WHAT NEEDS TO BE DONE:
Transcribe the data exactly. Leave nothing out.

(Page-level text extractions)
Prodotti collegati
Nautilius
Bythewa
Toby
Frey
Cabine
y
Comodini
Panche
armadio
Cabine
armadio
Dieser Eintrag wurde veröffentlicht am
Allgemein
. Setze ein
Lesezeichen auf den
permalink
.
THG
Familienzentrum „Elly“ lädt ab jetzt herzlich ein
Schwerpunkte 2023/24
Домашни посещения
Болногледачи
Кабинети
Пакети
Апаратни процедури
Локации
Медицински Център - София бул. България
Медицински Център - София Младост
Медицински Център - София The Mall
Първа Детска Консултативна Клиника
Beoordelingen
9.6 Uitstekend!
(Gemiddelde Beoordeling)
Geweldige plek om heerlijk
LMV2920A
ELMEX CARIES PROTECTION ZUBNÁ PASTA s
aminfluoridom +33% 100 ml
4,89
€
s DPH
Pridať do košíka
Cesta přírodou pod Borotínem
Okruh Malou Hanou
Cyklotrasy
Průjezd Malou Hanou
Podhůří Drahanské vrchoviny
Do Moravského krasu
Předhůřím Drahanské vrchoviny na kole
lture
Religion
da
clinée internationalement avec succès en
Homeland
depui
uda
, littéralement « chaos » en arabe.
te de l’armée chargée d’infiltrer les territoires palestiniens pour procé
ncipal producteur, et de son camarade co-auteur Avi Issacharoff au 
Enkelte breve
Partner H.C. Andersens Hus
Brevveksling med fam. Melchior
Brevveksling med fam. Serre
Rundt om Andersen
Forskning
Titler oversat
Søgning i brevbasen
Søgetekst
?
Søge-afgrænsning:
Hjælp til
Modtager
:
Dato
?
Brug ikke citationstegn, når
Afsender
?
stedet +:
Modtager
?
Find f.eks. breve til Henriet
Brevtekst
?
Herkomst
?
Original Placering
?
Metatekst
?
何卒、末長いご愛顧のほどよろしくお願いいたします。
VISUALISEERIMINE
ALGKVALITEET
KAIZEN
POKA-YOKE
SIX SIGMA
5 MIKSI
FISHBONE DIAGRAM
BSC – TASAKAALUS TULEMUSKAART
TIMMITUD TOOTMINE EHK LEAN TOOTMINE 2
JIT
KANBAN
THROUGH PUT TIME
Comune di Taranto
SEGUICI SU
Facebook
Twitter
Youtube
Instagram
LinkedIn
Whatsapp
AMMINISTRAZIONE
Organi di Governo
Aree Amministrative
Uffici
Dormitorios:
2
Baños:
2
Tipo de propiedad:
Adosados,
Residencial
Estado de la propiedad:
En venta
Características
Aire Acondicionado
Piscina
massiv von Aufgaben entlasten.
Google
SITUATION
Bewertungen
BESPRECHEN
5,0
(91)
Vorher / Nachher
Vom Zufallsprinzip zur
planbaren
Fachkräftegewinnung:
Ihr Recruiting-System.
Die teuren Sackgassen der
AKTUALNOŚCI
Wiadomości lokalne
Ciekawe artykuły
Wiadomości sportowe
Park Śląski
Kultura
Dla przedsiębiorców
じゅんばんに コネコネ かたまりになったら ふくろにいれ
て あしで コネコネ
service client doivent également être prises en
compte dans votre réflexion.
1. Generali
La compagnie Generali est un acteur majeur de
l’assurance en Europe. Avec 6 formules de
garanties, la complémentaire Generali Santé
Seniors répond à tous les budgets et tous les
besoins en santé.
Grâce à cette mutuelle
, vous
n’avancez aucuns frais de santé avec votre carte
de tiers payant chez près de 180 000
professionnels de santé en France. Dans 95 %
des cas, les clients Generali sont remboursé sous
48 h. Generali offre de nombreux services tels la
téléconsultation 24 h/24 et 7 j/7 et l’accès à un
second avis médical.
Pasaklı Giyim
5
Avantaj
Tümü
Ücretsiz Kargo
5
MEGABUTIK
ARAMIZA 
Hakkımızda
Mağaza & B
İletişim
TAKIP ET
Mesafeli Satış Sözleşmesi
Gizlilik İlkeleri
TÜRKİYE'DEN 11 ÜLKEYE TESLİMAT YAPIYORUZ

REPLY TO THE TASK:
Prodotti collegati
Nautilius
Bythewa
Toby
Frey
Cabine
y
Comodini
Panche
armadio
Cabine
armadio
Dieser Eintrag wurde veröffentlicht am
Allgemein
. Setze ein
Lesezeichen auf den
permalink
.
THG
Familienzentrum „Elly“ lädt ab jetzt herzlich ein
Schwerpunkte 2023/24
Домашни посещения
Болногледачи
Кабинети
Пакети
Апаратни процедури
Локации
Медицински Център - София бул. България
Медицински Център - София Младост
Медицински Център - София The Mall
Първа Детска Консултативна Клиника
Beoordelingen
9.6 Uitstekend!
(Gemiddelde Beoordeling)
Geweldige plek om heerlijk
LMV2920A
ELMEX CARIES PROTECTION ZUBNÁ PASTA s
aminfluoridom +33% 100 ml
4,89
€
s DPH
Pridať do košíka
Cesta přírodou pod Borotínem
Okruh Malou Hanou
Cyklotrasy
Průjezd Malou Hanou
Podhůří Drahanské vrchoviny
Do Moravského krasu
Předhůřím Drahanské vrchoviny na kole
lture
Religion
da
clinée internationalement avec succès en
Homeland
depui
uda
, littéralement « chaos » en arabe.
te de l’armée chargée d’infiltrer les territoires palestiniens pour procé
ncipal producteur, et de son camarade co-auteur Avi Issacharoff au 
Enkelte breve
Partner H.C. Andersens Hus
Brevveksling med fam. Melchior
Brevveksling med fam. Serre
Rundt om Andersen
Forskning
Titler oversat
Søgning i brevbasen
Søgetekst
?
Søge-afgrænsning:
Hjælp til
Modtager
:
Dato
?
Brug ikke citationstegn, når
Afsender
?
stedet +:
Modtager
?
Find f.eks. breve til Henriet
Brevtekst
?
Herkomst
?
Original Placering
?
Metatekst
?
何卒、末長いご愛顧のほどよろしくお願いいたします。
VISUALISEERIMINE
ALGKVALITEET
KAIZEN
POKA-YOKE
SIX SIGMA
5 MIKSI
FISHBONE DIAGRAM
BSC – TASAKAALUS TULEMUSKAART
TIMMITUD TOOTMINE EHK LEAN TOOTMINE 2
JIT
KANBAN
THROUGH PUT TIME
Comune di Taranto
SEGUICI SU
Facebook
Twitter
Youtube
Instagram
LinkedIn
Whatsapp
AMMINISTRAZIONE
Organi di Governo
Aree Amministrative
Uffici
Dormitorios:
2
Baños:
2
Tipo de propiedad:
Adosados,
Residencial
Estado de la propiedad:
En venta
Características
Aire Acondicionado
Piscina
massiv von Aufgaben entlasten.
Google
SITUATION
Bewertungen
BESPRECHEN
5,0
(91)
Vorher / Nachher
Vom Zufallsprinzip zur
planbaren
Fachkräftegewinnung:
Ihr Recruiting-System.
Die teuren Sackgassen der
AKTUALNOŚCI
Wiadomości lokalne
Ciekawe artykuły
Wiadomości sportowe
Park Śląski
Kultura
Dla przedsiębiorców
じゅんばんに コネコネ かたまりになったら ふくろにいれ
て あしで コネコネ
service client doivent également être prises en
compte dans votre réflexion.
1. Generali
La compagnie Generali est un acteur majeur de
l’assurance en Europe. Avec 6 formules de
garanties, la complémentaire Generali Santé
Seniors répond à tous les budgets et tous les
besoins en santé.
Grâce à cette mutuelle
, vous
n’avancez aucuns frais de santé avec votre carte
de tiers payant chez près de 180 000
professionnels de santé en France. Dans 95 %
des cas, les clients Generali sont remboursé sous
48 h. Generali offre de nombreux services tels la
téléconsultation 24 h/24 et 7 j/7 et l’accès à un
second avis médical.
Pasaklı Giyim
5
Avantaj
Tümü
Ücretsiz Kargo
5
MEGABUTIK
ARAMIZA 
Hakkımızda
Mağaza & B
İletişim
TAKIP ET
Mesafeli Satış Sözleşmesi
Gizlilik İlkeleri
TÜRKİYE'DEN 11 ÜLKEYE TESLİMAT YAPIYORUZ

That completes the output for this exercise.